IND vs SL: 2nd Test – 16 wickets fall as India take honours

Shreyas Iyer’s 98-ball 92 headlined the first day of the Bengaluru Test that propelled India to 252 as the hosts found themselves in a commanding position at stumps on with a first-innings lead of 165 runs. India, who won the toss and elected to bat, saw their top-order being dismissed after getting good starts with only Shreyas Iyer playing a match-defining knock. The bowlers then worked in tandem to remove six Sri Lankan wickets with a well-set Angelo Mathews falling at the stroke of stumps, at which the visitors’ scorecard read 86/6.

  1. Shreyas Iyer’s counterattacking knock

After the fall of Virat Kohli’s wicket, Shreyas Iyer and Rishabh Pant added 40 runs for the fifth-wicket stand before the latter was bowled by Lasith Embuldeniya for 39. India lost Ravindra Jadeja soon thereafter. While the wickets began to tumble from one hand, Iyer stood like a wall from the other and took the attack to the Sri Lankan bowlers. His knock included 10 boundaries and six maximums before he became the last Indian wicket to fall, being stumped by Niroshan Dickwella off left-arm spinner Praveen Jayawickrama.

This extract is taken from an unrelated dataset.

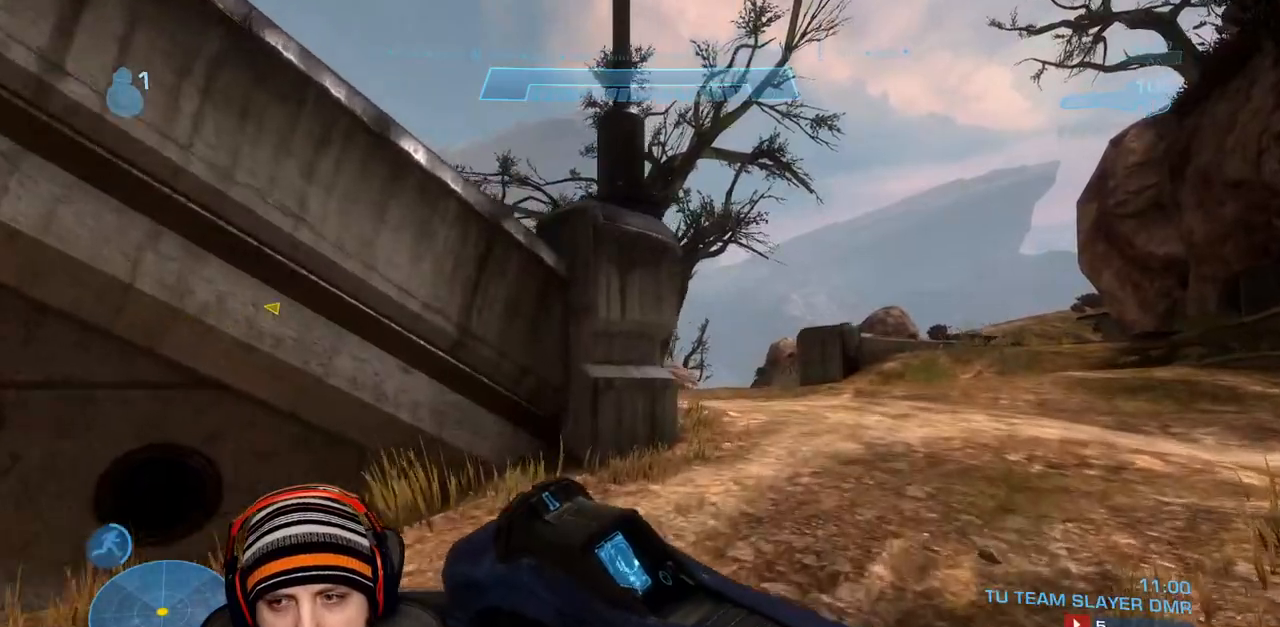
{"buttons": [], "left_stick": "up-right", "right_stick": "left", "events": [[67, "right_stick", "center"], [167, "left_stick", "up-right"], [200, "right_stick", "left"]]}
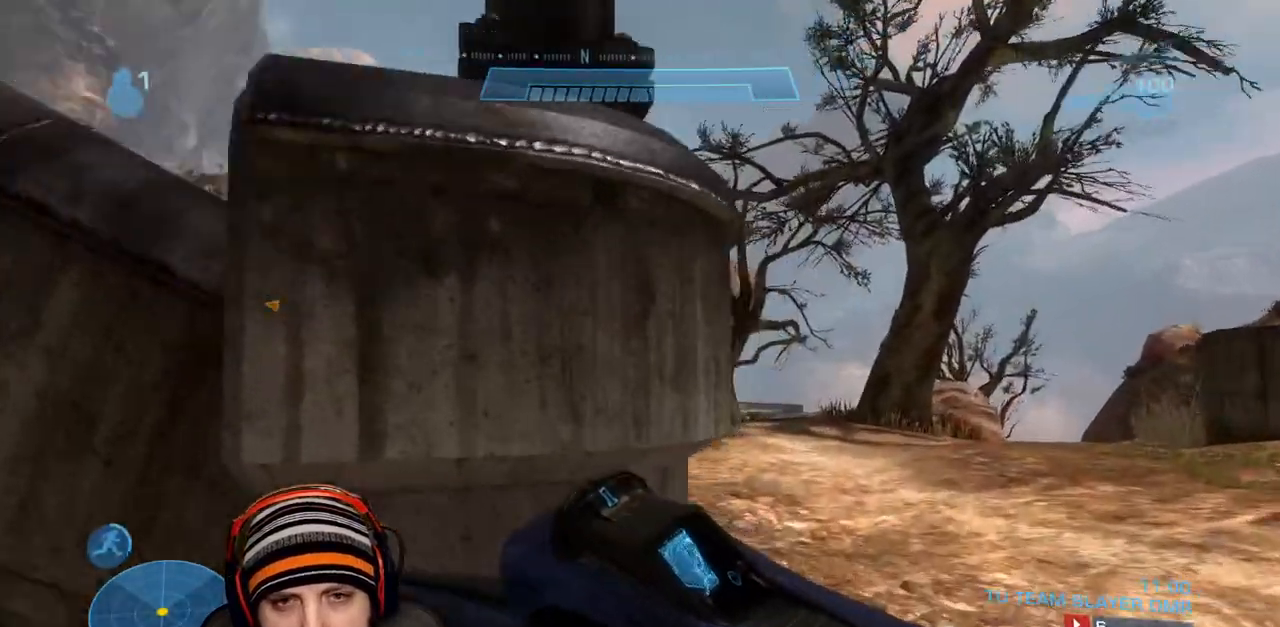
{"buttons": ["L1"], "left_stick": "up", "right_stick": "left", "events": [[150, "left_stick", "center"], [200, "left_stick", "up"], [400, "right_stick", "up-left"], [450, "L1", "down"], [500, "right_stick", "left"]]}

  1. India’s quickfire scoring

Even though quick wickets at regular intervals hampered India’s momentum, things got back to normal to a certain extent with Shreyas Iyer’s match-defining knock in the middle-order. More importantly, it was Rishabh Pant’s quickfire knock that made some difference. The wicketkeeper-batter scored 39 runs off only 26 deliveries including seven boundaries at an impressive strike rate of 150 as India scored 252 runs in their first innings at rate of 4.25.

  1. Pitch behaviour

The nature of the Bengaluru wicket on Day 1 of the series decider was awkward. Plenty of uneven bounce and turn from the very first session meant 16 wickets fell on the first day’s play.

There were a couple of instances on Day 1. The first one was that of Virat Kohli being deceived by an unplayable delivery by off-spinner Dhananjaya de Silva which caught him plumb in front of the wickets. The other was Mohammed Shami’s length delivery that was bowled outside off stump, angling inside sharply to disturb Sri Lankan skipper Dimuth Karunaratne’s furniture. The ball went through the left-handed batter’s bat and pads to clean him up.